JUDICIAIRE -

Affaire Jarfi: «Une lâcheté inimaginable et rarement vue»

La haine et le mépris se sont ajoutés à la violence des auteurs. «Car, en plus d’être homosexuel, Ihsane Jarfi avait osé prier dans l’espoir d’échapper à la mort», a dénoncé Me Aline Biémar.
La haine et le mépris se sont ajoutés à la violence des auteurs. «Car, en plus d’être homosexuel, Ihsane Jarfi avait osé prier dans l’espoir d’échapper à la mort», a dénoncé Me Aline Biémar.-BELGA

Les avocats de la famille d’Ihsane Jarfi ont dénoncé ce mercredi après-midi devant la cour d’assises de Liège l’assassinat commis par Mutlu Kizilaslan, Jérémy Wintgens, Jonathan Lekeu et Eric Parmentier. Ils ont insisté sur l’intention homicide et sur la préméditation des faits mais aussi sur la lâcheté des auteurs.

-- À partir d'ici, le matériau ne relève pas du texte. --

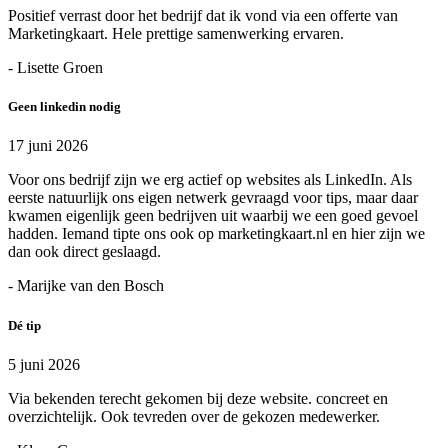
Positief verrast door het bedrijf dat ik vond via een offerte van
Marketingkaart. Hele prettige samenwerking ervaren.
- Lisette Groen
Geen linkedin nodig
17 juni 2026
Voor ons bedrijf zijn we erg actief op websites als LinkedIn. Als
eerste natuurlijk ons eigen netwerk gevraagd voor tips, maar daar
kwamen eigenlijk geen bedrijven uit waarbij we een goed gevoel
hadden. Iemand tipte ons ook op marketingkaart.nl en hier zijn we
dan ook direct geslaagd.
- Marijke van den Bosch
Dé tip
5 juni 2026
Via bekenden terecht gekomen bij deze website. concreet en
overzichtelijk. Ook tevreden over de gekozen medewerker.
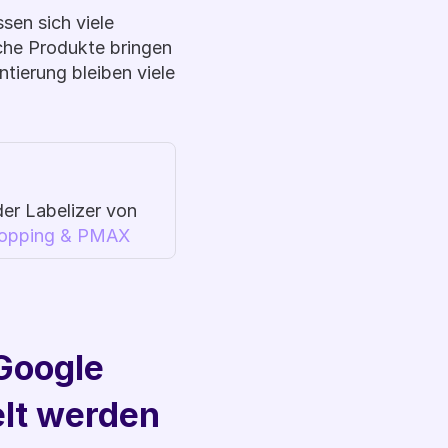
n sich viele 
che Produkte bringen 
ierung bleiben viele 
er Labelizer von 
hopping & PMAX 
Google 
lt werden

Me Aline Biémar a affirmé que les quatre agresseurs ont mis en œuvre la nuit du 22 avril 2012 des moyens qui ne pouvaient avoir d’autre conséquence que celle de tuer Ihsane Jarfi. Elle a relevé plusieurs éléments qui démontrent que les accusés avaient l’intention de tuer.

Lorsqu’ils ont embarqué Ihsane Jarfi, ses agresseurs ont directement pris la direction de Tinlot. Les premiers coups ont été portés rapidement. Le jeune homme a été placé dans le coffre de la voiture lors d’un premier arrêt, frappé du pied et soumis à ses agresseurs. La haine et le mépris se sont ajoutés à la violence des auteurs. «Car, en plus d’être homosexuel, Ihsane Jarfi avait osé prier dans l’espoir d’échapper à la mort», a dénoncé l’avocate.

Pour Me Biémar, Ihsane Jarfi était recroquevillé lorsqu’il a encaissé une pluie de coups lors d’un second arrêt. Il est tombé inconscient mais les tortures se sont poursuivies avec des coups de poing, de pied, de genou et de coude. Ses agresseurs l’ont déshabillé pour s’assurer qu’ils ne laissaient pas sur lui des traces d’ADN ou de fibres.

«Trois psychopathes avérés et un suiveur»

Selon Me Biémar, cette scène ne s’est pas déroulée là où Ihsane Jarfi a été découvert. «Il y avait bien trop de traces à ce deuxième endroit qui est resté inconnu. Les auteurs ont donc replacé Ihsane Jarfi dans le coffre de la voiture pour aller le déposer dans un endroit où il n’existait pas de trace d’eux. Ihsane Jarfi a été jeté dans un endroit reculé où il a agonisé seul pendant plusieurs heures», a détaillé l’avocate.

«Ces faits sont d’une lâcheté inimaginable et rarement vue. Les accusés n’ont même pas le courage de le reconnaître. Ihsane Jarfi a vécu un calvaire d’au moins 75 minutes. Comment est-ce possible? Parce qu’il y a trois psychopathes avérés et un suiveur parmi les quatre accusés», a enchaîné Me Jean-Paul Reynders.

Cet avocat a soutenu que Jonathan Lekeu est un suiveur dangereux, que Jérémy Wintgens est un manipulateur capable de cruauté, que Mutlu Kizilaslan n’entre absolument pas dans le cadre de la loi de défense sociale et qu’Eric Parmentier est un homme particulièrement violent. Me Reynders a affirmé que ces quatre accusés ont composé un cocktail qui a entraîné, consciemment, la mise en place du processus criminel. Pour l’avocat, la préméditation s’est installée au cours de la scène, en même temps que le processus de mise à mort.